#### Pasaje seleccionado
Si nos vamos a principios del siglo XX, es evidente que había profundas diferencias entre los países que intentaban poner en práctica lo que se llamaría Estado de Bienestar o, si se prefiere, que pretendían aplicar políticas socialdemócratas. No todos disponían de una posición favorable en el sistema mundial que lo permitiese. Y, cierto, en los países periféricos eso ni se planteaba y, si lo hacían, era más un remedo que un proyecto viable.

Pero había semejanzas en los distintos proyectos, los aplicaran los partidos socialdemócratas o los conservadores (los comunistas, siguiendo la parte final del Manifiesto Comunista, estaban en desacuerdo ya que preferían trabajar por la agudización de las contradicciones). Un diagnóstico: las pésimas condiciones en las que los coletazos de la revolución industrial habían dejado a la clase obrera y a su infra-clase (el LumpenProletariat del que hablaba Marx). Un pronóstico: otra revolución como la rusa. Y una terapia: que los ricos aceptasen pagar impuestos y que con ellos se mejorasen las condiciones de los menos ricos (no siempre de los pobres, pero esa es otra historia) a cambio de lo cual la clase obrera renunciaba a la revolución y se integraba en el sistema. Entiéndase por qué el Estado de Bienestar, invención socialdemócrata partiendo de sus principios, fue aplicado, en muchos casos, por los conservadores que sabían lo que se estaban jugando.
########
#### Los datos
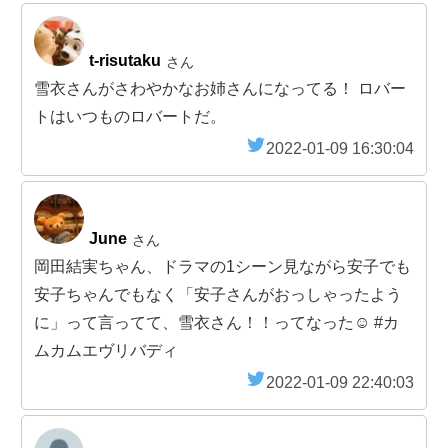
t-risutaku
さん
雪衣さんがさわやかなお姉さんになってる！ ロバー
トはいつものロバートだ。
2022-01-09 16:30:04
June
さん
岡田結実ちゃん、ドラマの1シーン見ながら安子でも
安子ちゃんでもなく「安子さんがおっしゃったよう
に」って言ってて、雪衣さん！！ってなった☺️ #カ
ムカムエヴリバディ
2022-01-09 22:40:03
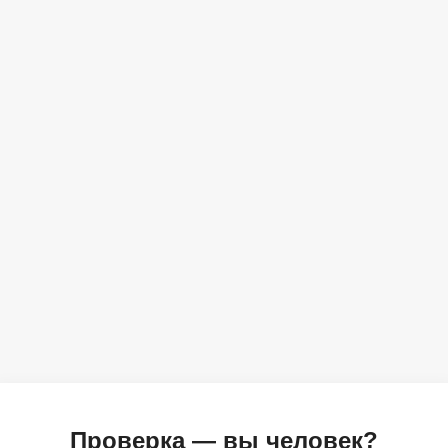
Проверка — вы человек?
########
Ejercicio 1: Indica si cada afirmación coincide con el pasaje seleccionado: (a) los comunistas apoyaban esos proyectos; (b) el pronóstico era otra revolución como la rusa; (c) todos los países tenían una posición favorable en el sistema mundial. Responde sí o no y cita las palabras del pasaje que lo deciden.
Ejercicio 2: Extrae del pasaje seleccionado, sin ningún cambio, el fragmento que empieza en las palabras "Si nos vamos" y termina después de "un proyecto viable.".

Respuesta escrita 1:
(a) No: "los comunistas, siguiendo la parte final del Manifiesto Comunista, estaban en desacuerdo ya que preferían trabajar por la agudización de las contradicciones".
(b) Sí: "Un pronóstico: otra revolución como la rusa."
(c) No: "No todos disponían de una posición favorable en el sistema mundial que lo permitiese."

Respuesta escrita 2:
Si nos vamos a principios del siglo XX, es evidente que había profundas diferencias entre los países que intentaban poner en práctica lo que se llamaría Estado de Bienestar o, si se prefiere, que pretendían aplicar políticas socialdemócratas. No todos disponían de una posición favorable en el sistema mundial que lo permitiese. Y, cierto, en los países periféricos eso ni se planteaba y, si lo hacían, era más un remedo que un proyecto viable.